INSTRUCTIONS FOR THE TASK:
From the biography of Luiz Walter Alvarez below, list every position he held and the years given for each.

Luiz Walter Alvarez, PhD

Dr. Luiz Walter Alvarez was an inventor, American physicist, and professor who was awarded the Nobel Prize in Physics in 1968 for the discovery of resonance particles. Alvarez was born in San Francisco on June 13, 1911. His grandfather and father were doctors. His father took a post at the Mayo Clinic in  Rochester, MN, while Alvarez attended Rochester High School. He obtained his BS (1932), MS (1934), and PhD (1936) in Physics at the University of Chicago. Alvarez went on to join the Radiation Laboratory of the University of California-Berkeley as a research fellow in 1936. He was an Associate Professor (1938-1945), Associate Director at the Lawrence Berkeley National Lab (1954 -1959), and Professor of Physics at Berkeley after 1945.

DATASET ENTRIES:
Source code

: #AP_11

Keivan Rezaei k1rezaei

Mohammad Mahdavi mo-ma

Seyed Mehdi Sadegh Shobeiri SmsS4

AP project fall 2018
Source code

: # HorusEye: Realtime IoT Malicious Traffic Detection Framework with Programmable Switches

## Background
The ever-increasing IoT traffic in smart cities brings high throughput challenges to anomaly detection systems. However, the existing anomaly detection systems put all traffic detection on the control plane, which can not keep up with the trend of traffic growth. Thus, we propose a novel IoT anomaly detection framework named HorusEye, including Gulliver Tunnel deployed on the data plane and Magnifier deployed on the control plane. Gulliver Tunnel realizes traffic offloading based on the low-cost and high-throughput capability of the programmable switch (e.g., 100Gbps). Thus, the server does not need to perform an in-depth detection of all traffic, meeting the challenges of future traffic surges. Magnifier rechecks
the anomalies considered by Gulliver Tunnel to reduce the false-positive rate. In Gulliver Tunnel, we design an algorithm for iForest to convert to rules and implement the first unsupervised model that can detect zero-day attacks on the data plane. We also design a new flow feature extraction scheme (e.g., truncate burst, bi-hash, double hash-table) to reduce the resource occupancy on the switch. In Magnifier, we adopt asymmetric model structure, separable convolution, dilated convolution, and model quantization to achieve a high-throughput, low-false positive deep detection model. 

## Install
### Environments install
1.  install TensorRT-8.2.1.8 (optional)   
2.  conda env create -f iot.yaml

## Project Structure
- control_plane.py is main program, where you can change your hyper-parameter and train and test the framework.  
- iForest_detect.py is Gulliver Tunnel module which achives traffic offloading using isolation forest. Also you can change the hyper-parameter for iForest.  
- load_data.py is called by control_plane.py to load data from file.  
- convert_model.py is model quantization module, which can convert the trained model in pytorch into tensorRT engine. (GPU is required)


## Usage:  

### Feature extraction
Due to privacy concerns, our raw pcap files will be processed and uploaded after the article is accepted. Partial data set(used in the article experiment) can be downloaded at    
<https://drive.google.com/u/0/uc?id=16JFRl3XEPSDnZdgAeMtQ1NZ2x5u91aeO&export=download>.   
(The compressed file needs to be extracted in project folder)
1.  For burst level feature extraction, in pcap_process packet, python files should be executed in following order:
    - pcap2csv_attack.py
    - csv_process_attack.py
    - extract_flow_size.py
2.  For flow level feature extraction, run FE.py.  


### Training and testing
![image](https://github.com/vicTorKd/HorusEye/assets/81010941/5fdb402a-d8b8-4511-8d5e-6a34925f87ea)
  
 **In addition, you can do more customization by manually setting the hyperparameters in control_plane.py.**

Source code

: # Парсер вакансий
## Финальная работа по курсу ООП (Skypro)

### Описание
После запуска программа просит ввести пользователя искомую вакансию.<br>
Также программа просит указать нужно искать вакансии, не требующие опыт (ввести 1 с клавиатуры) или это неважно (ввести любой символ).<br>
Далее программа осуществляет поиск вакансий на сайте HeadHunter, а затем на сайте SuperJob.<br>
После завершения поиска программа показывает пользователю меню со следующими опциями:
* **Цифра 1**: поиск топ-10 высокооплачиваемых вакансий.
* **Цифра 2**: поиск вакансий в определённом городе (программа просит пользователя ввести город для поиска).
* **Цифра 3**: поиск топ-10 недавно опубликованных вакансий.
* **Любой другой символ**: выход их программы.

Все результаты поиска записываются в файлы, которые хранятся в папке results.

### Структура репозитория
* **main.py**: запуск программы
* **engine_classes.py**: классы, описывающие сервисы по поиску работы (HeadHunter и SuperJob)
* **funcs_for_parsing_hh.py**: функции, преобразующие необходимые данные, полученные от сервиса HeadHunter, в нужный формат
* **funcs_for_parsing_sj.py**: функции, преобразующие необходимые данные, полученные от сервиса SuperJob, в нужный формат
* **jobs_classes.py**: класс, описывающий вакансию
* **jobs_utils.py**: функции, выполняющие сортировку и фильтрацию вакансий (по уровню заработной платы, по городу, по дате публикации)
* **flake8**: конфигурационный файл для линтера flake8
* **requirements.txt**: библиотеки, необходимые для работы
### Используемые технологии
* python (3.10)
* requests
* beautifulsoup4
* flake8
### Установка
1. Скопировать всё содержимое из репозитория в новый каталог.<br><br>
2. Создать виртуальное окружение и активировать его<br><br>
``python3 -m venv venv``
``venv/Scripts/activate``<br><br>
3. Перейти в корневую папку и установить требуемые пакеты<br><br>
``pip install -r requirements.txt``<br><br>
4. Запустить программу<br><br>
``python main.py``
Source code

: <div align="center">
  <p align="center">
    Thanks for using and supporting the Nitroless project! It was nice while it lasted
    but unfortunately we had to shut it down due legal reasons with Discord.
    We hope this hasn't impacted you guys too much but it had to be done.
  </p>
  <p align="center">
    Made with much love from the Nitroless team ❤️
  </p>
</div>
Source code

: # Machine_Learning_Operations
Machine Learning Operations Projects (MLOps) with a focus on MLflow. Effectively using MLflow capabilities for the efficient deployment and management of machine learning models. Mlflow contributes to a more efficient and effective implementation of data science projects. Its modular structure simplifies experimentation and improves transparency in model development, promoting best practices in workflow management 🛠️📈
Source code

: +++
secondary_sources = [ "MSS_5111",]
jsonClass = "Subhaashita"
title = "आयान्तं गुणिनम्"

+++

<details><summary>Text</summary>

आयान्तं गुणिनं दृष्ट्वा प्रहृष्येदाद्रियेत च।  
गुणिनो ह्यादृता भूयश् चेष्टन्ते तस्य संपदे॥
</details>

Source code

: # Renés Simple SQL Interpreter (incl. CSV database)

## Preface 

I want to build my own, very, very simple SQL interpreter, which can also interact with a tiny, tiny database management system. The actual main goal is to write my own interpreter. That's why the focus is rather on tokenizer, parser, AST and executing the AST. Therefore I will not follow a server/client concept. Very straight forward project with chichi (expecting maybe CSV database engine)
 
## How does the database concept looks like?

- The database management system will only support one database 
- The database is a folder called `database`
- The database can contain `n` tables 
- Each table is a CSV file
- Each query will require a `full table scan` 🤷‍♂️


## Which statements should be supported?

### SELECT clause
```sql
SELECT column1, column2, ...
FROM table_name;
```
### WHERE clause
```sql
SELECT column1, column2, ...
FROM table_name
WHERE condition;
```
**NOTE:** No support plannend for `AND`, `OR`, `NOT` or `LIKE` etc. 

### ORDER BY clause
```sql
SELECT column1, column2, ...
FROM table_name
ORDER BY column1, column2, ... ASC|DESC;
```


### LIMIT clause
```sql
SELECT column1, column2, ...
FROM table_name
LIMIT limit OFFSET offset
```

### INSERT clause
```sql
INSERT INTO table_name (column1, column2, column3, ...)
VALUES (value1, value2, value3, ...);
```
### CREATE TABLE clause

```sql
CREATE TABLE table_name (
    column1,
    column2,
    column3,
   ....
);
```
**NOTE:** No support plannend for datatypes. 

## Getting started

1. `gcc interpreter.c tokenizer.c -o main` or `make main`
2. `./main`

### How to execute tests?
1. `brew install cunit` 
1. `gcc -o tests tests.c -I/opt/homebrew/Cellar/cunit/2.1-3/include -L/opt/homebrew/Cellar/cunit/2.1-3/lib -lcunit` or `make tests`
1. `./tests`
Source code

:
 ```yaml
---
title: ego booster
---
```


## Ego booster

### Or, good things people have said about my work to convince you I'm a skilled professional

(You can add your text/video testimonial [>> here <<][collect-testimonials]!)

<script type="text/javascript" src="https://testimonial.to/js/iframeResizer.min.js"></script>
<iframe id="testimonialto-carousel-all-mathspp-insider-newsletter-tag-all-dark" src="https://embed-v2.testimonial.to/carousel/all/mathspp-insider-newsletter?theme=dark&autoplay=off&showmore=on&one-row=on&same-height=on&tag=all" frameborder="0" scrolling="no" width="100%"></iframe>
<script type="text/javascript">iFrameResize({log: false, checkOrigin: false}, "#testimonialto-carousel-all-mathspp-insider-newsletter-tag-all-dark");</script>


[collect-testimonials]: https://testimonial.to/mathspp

RESPONSE FOR THIS EXERCISE:
- Research fellow at the Radiation Laboratory of the University of California-Berkeley (joined in 1936)
- Associate Professor (1938-1945)
- Associate Director at the Lawrence Berkeley National Lab (1954-1959)
- Professor of Physics at Berkeley (after 1945)